Product Manager, Vertical Search
No-maintenance, low-effort vertical search launched on all new Magazines. Sites and big-name authors were effectively promoted in web search.
Keyword mapping and search placement for curated original video content.
Yahoo’s video site, Screen, hosted a wide variety of original content over the years, and they periodically asked for this content to appear in search results.
Over the years, I built a relationship with contacts working on Yahoo’s video properties to support their efforts to receive views via relevant search traffic. While at first these appeared in search only as enhanced hyperlinks, eventually the search front-end team implemented an inline player functionality so we could embed Yahoo original content and other videos directly on a search results page. I created an expandable search feature that allowed me to respond quickly to the video team’s requests and generate appropriate keyword lists.

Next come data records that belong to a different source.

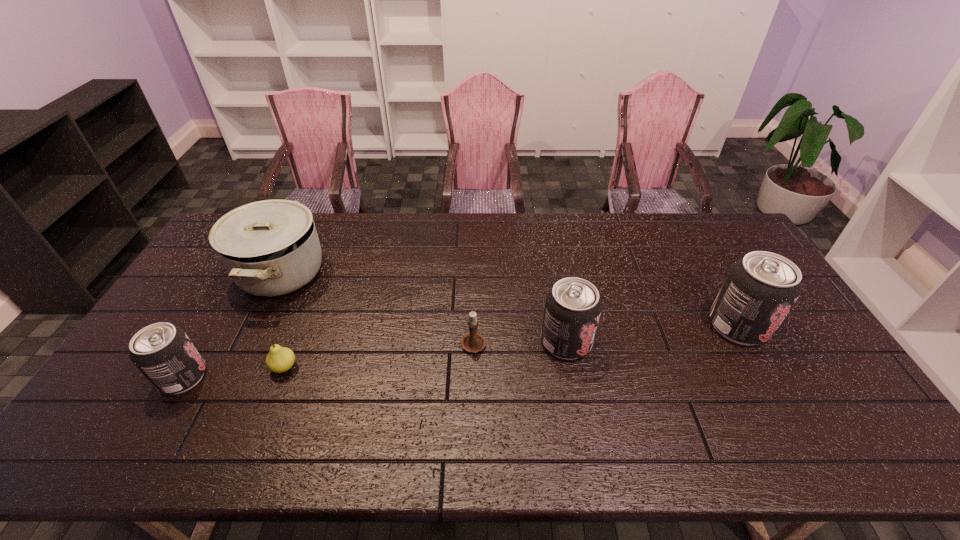
You are a GUI agent. You are given a task and a screenshot of the screen. Output one action in this format:
    pyautogui.click(x=<x>, y=<y>)
    Task: Click on the saucepan located in the left edge section of the desktop
    
    Given the screenshot: What is the action you would take?
    pyautogui.click(x=270, y=248)

Identify the location of object that is at the right edge. The image size is (960, 540). (760, 289).

Locate an element on the screen. object that is at the far left corner is located at coordinates (270, 248).

Locate an element on the screen. The height and width of the screenshot is (540, 960). object that is at the near left corner is located at coordinates (163, 353).

In the image, there is a desktop. Identify the location of free space at the far edge. (443, 234).

Find the location of a particular element. The height and width of the screenshot is (540, 960). free space at the near edge is located at coordinates (631, 400).

Where is `vacant space at the left edge of the desktop`? vacant space at the left edge of the desktop is located at coordinates (209, 273).

This screenshot has height=540, width=960. What are the coordinates of `free space at the near left corner` in the screenshot? It's located at (165, 401).

In the image, there is a desktop. What are the coordinates of `vacant space at the near right corner` in the screenshot? It's located at tap(835, 399).

What are the coordinates of `vacant point located between the candle holder and the rightmost object` in the screenshot? It's located at (606, 334).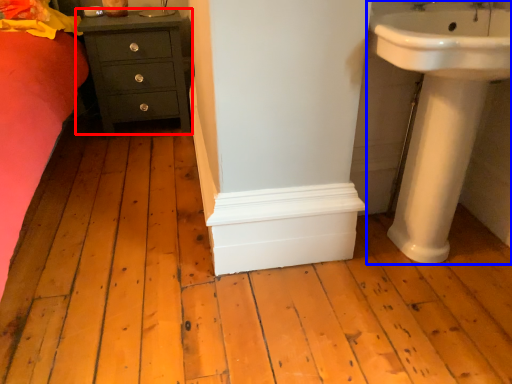
Question: Which point is further to the camera, chest of drawers (highlighted by a red box) or sink (highlighted by a blue box)?

Choices:
 (A) chest of drawers
 (B) sink

Answer: (A)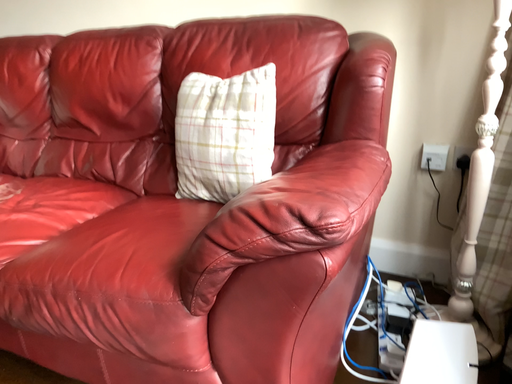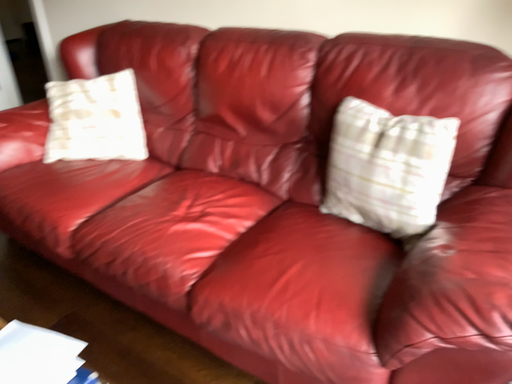
Question: Which way did the camera rotate in the video?

Choices:
 (A) rotated downward
 (B) rotated upward

Answer: (A)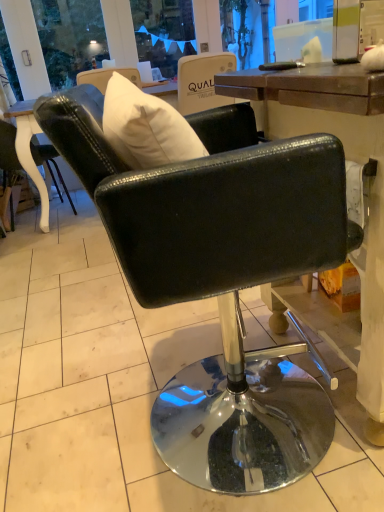
Question: Which direction should I rotate to face glossy black chair at center, the first chair positioned from the front, — up or down?

Choices:
 (A) up
 (B) down

Answer: (B)

Question: Are black leather chair at left, placed as the 1th chair when sorted from left to right, and glossy black chair at center, which is counted as the 2th chair, starting from the left, making contact?

Choices:
 (A) no
 (B) yes

Answer: (A)

Question: Is black leather chair at left, acting as the second chair starting from the front, taller than glossy black chair at center, the first chair from the right?

Choices:
 (A) yes
 (B) no

Answer: (B)

Question: Would you consider black leather chair at left, placed as the 1th chair when sorted from left to right, to be distant from glossy black chair at center, the first chair positioned from the front?

Choices:
 (A) no
 (B) yes

Answer: (B)

Question: From the image's perspective, is black leather chair at left, placed as the 1th chair when sorted from left to right, on glossy black chair at center, which ranks as the second chair in back-to-front order?

Choices:
 (A) no
 (B) yes

Answer: (B)

Question: Is glossy black chair at center, which is counted as the 2th chair, starting from the left, inside black leather chair at left, placed as the 2th chair when sorted from right to left?

Choices:
 (A) yes
 (B) no

Answer: (B)

Question: From a real-world perspective, is black leather chair at left, which ranks as the 1th chair in back-to-front order, positioned over glossy black chair at center, the first chair positioned from the front, based on gravity?

Choices:
 (A) yes
 (B) no

Answer: (B)

Question: Is glossy black chair at center, which is counted as the 2th chair, starting from the left, facing away from black leather chair at left, placed as the 2th chair when sorted from right to left?

Choices:
 (A) yes
 (B) no

Answer: (B)

Question: Is glossy black chair at center, which is counted as the 2th chair, starting from the left, outside black leather chair at left, acting as the second chair starting from the front?

Choices:
 (A) no
 (B) yes

Answer: (B)

Question: Does glossy black chair at center, which is counted as the 2th chair, starting from the left, have a smaller size compared to black leather chair at left, which ranks as the 1th chair in back-to-front order?

Choices:
 (A) no
 (B) yes

Answer: (A)

Question: Considering the relative sizes of glossy black chair at center, the first chair positioned from the front, and black leather chair at left, which ranks as the 1th chair in back-to-front order, in the image provided, is glossy black chair at center, the first chair positioned from the front, wider than black leather chair at left, which ranks as the 1th chair in back-to-front order,?

Choices:
 (A) yes
 (B) no

Answer: (A)

Question: Is glossy black chair at center, the first chair from the right, to the right of black leather chair at left, acting as the second chair starting from the front, from the viewer's perspective?

Choices:
 (A) no
 (B) yes

Answer: (B)

Question: From the image's perspective, would you say glossy black chair at center, the first chair positioned from the front, is shown under black leather chair at left, acting as the second chair starting from the front?

Choices:
 (A) no
 (B) yes

Answer: (B)

Question: From the image's perspective, is glossy black chair at center, which is counted as the 2th chair, starting from the left, positioned above or below black leather chair at left, acting as the second chair starting from the front?

Choices:
 (A) above
 (B) below

Answer: (B)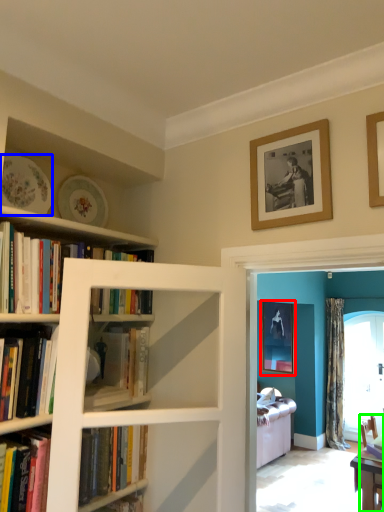
Question: Which object is the farthest from picture frame (highlighted by a red box)? Choose among these: plate (highlighted by a blue box) or chair (highlighted by a green box).

Choices:
 (A) plate
 (B) chair

Answer: (A)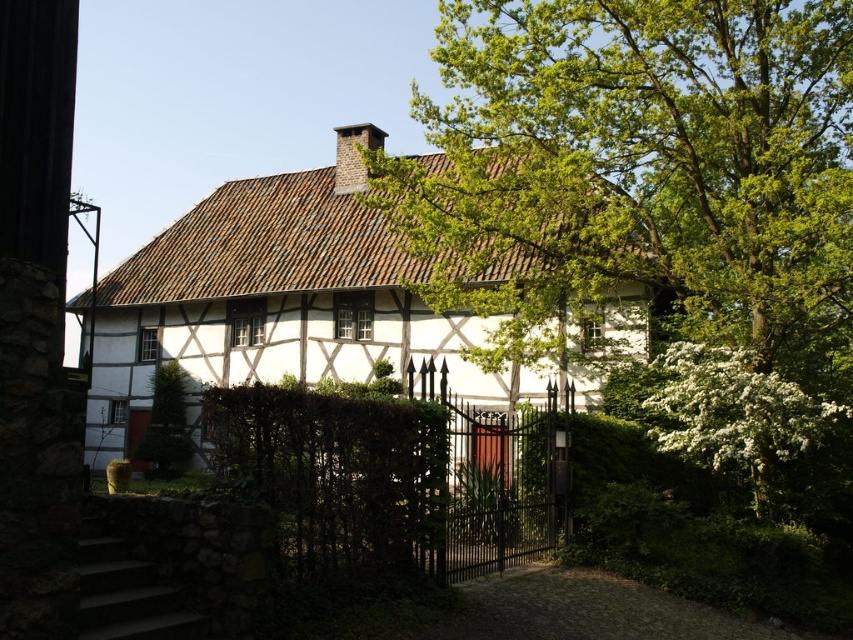
Question: Which point appears closest to the camera in this image?

Choices:
 (A) (376, 356)
 (B) (786, 67)

Answer: (B)

Question: In this image, where is green leafy tree at upper right located relative to dark gray brick chimney at upper center?

Choices:
 (A) left
 (B) right

Answer: (B)

Question: Which point is closer to the camera?

Choices:
 (A) green leafy tree at upper right
 (B) white wooden cottage at center
 (C) dark gray brick chimney at upper center
 (D) brown wooden door at center

Answer: (D)

Question: Is white wooden cottage at center wider than brown wooden door at center?

Choices:
 (A) yes
 (B) no

Answer: (A)

Question: Does brown wooden door at center have a smaller size compared to brown wooden door at lower left?

Choices:
 (A) yes
 (B) no

Answer: (B)

Question: Which object appears closest to the camera in this image?

Choices:
 (A) dark gray brick chimney at upper center
 (B) green leafy tree at upper right
 (C) brown wooden door at center

Answer: (C)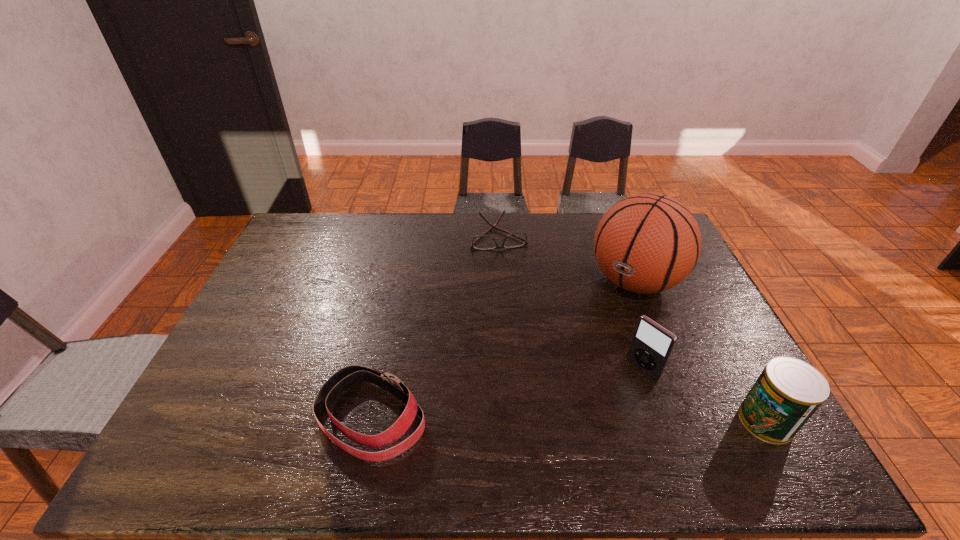
In the image, there is a desktop. Find the location of `vacant space at the near right corner`. vacant space at the near right corner is located at coordinates (710, 400).

The height and width of the screenshot is (540, 960). In order to click on free spot between the iPod and the spectacles in this screenshot , I will do `click(570, 302)`.

Where is `free space between the tallest object and the shortest object`? Image resolution: width=960 pixels, height=540 pixels. free space between the tallest object and the shortest object is located at coordinates (566, 259).

What are the coordinates of `blank region between the leftmost object and the can` in the screenshot? It's located at (568, 419).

Teams throughout Yahoo knew they could rely on Search to support their efforts to promote premium original content on-network without using significant resources per request.
Ask Search leadership wanted to take advantage of our then-new content management platform to release a complete suite of Olympics results features in each of 12 key markets, including the Arabic language site Maktoob. As an editorial leader and tool expert, I was tapped to organize the global team in this complex, ambitious effort.
Process While the search front-end engineering team developed templates designed specifically for the Olympics–the first time our platform was used for an important tentpole experience–our editorial team organized into content/query experts and technical builders capable of wrangling backend data and tricky template mapping. I oversaw these efforts and maintained detailed tracking of efforts on a per-market basis.
In lieu of engineering-heavy front-end localization, I created an editorially-driven “localization” data source that was easy to use in the content management platform and simple for the global team to input and update specific text strings for UX copy. This made it easier to build centralized featured and simultaneously deploy in almost every market.
Keyword creation was an immense undertaking: we built whitelists of thousands of athlete names and variations (including event and country); numerous patterns were developed to address results by event/sport and country.
I was responsible for keeping stakeholders up to date, ensuring all delegated work was completed in time, supporting pre-launch QA, and understanding how it all worked well enough to address bugs and concerns as they arose.
Result Our successful global Olympics experience demonstrated the power of the content management platform and the non-technical editors who worked with it. It also highlighted ways to improve the process to reduce engineering overhead and make even more complexity and customization possible.